AANGELEVERD FRAGMENT:
····················
Veel leidinggevenden veranderen hun houding ten aanzien van it-infrastructuurdiensten van zowel interne als externe leveranciers. Er breekt een nieuw tijdperk aan waarin organisaties hun it-behoeften helder formuleren en beheren, en geen cent te veel betalen. Informatietechnologie wordt een nutsvoorziening. De it-manager moet hierop anticiperen met een duidelijke menukaart en concurrerende prijzen.
Veel organisaties kennen het verschijnsel: hoge it-budgetten en onduidelijkheid over wat voor dat geld geleverd wordt. Dit geldt vooral in de infrastructurele hoek, waar werkplekkosten nog vaak verre van transparant zijn. Dit is jaren geaccepteerd, maar dat verandert nu in rap tempo. De druk van de eindgebruiker helpt de it-manager de noodzakelijke professionaliseringsslag te maken. Dit heeft hij jaren tevergeefs op eigen kracht geprobeerd te realiseren middels standaardisatie, centralisatie, procesmatig werken en kosten onderzoeken.
De uitdaging is nu deze aspecten vorm te geven, niet alleen voor het heden, maar vooral gericht op de toekomst. Het it-bedrijfsmodel van de (interne) it-leverancier moet flexibel genoeg zijn om de aanstormende internetarchitecturen te kunnen absorberen. We zitten namelijk in een overgangsfase van het client/server it-model uit de jaren negentig naar internetarchitecturen. Dit is zichtbaar bij zowel de pakketverkopers als de toenemende webapplicaties, zoals intranettoepassingen en cms’en (content management systeem). Ook nieuwe infrastructurele componenten als eai-producten (enterprise application integration) zijn gebaseerd op internettechnologieën. Zeker binnen het bedrijfsleven is deze internettrend waar te nemen. Om in de toekomst internet-gebaseerde it-services te bieden, moeten de open internetarchitecturen naadloos passen in het bedrijfsmodel van de it-dienstverlener.
····················
GESTELDE OPDRACHTEN:
a) Schrijf uit de tekst over it-infrastructuur letterlijk alles over van "De uitdaging is" tot en met "van de it-dienstverlener.".
b) Tussen welk it-model en welke architecturen bevinden we ons volgens de tekst over it-infrastructuur in een overgangsfase?

BRONGEGEVENS:
····················
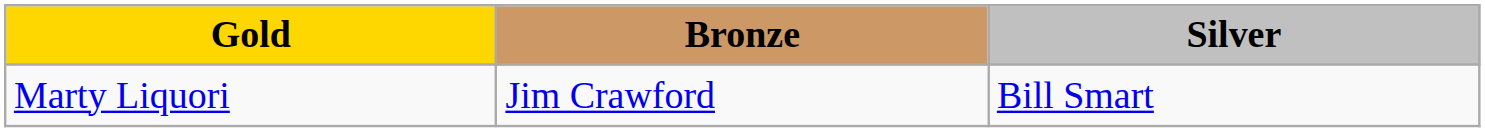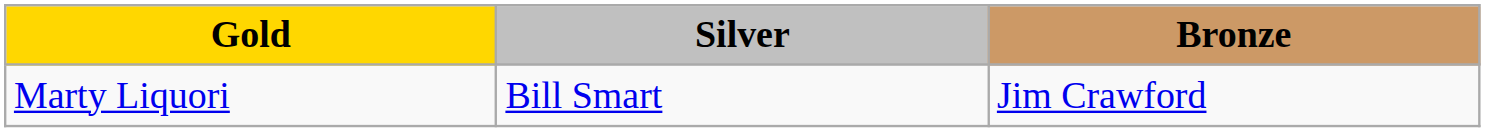columns swapped: Silver <-> Bronze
····················
UITGEWERKTE OPGAVEN:
a)
De uitdaging is nu deze aspecten vorm te geven, niet alleen voor het heden, maar vooral gericht op de toekomst. Het it-bedrijfsmodel van de (interne) it-leverancier moet flexibel genoeg zijn om de aanstormende internetarchitecturen te kunnen absorberen. We zitten namelijk in een overgangsfase van het client/server it-model uit de jaren negentig naar internetarchitecturen. Dit is zichtbaar bij zowel de pakketverkopers als de toenemende webapplicaties, zoals intranettoepassingen en cms’en (content management systeem). Ook nieuwe infrastructurele componenten als eai-producten (enterprise application integration) zijn gebaseerd op internettechnologieën. Zeker binnen het bedrijfsleven is deze internettrend waar te nemen. Om in de toekomst internet-gebaseerde it-services te bieden, moeten de open internetarchitecturen naadloos passen in het bedrijfsmodel van de it-dienstverlener.

b) Tussen het client/server it-model uit de jaren negentig en internetarchitecturen.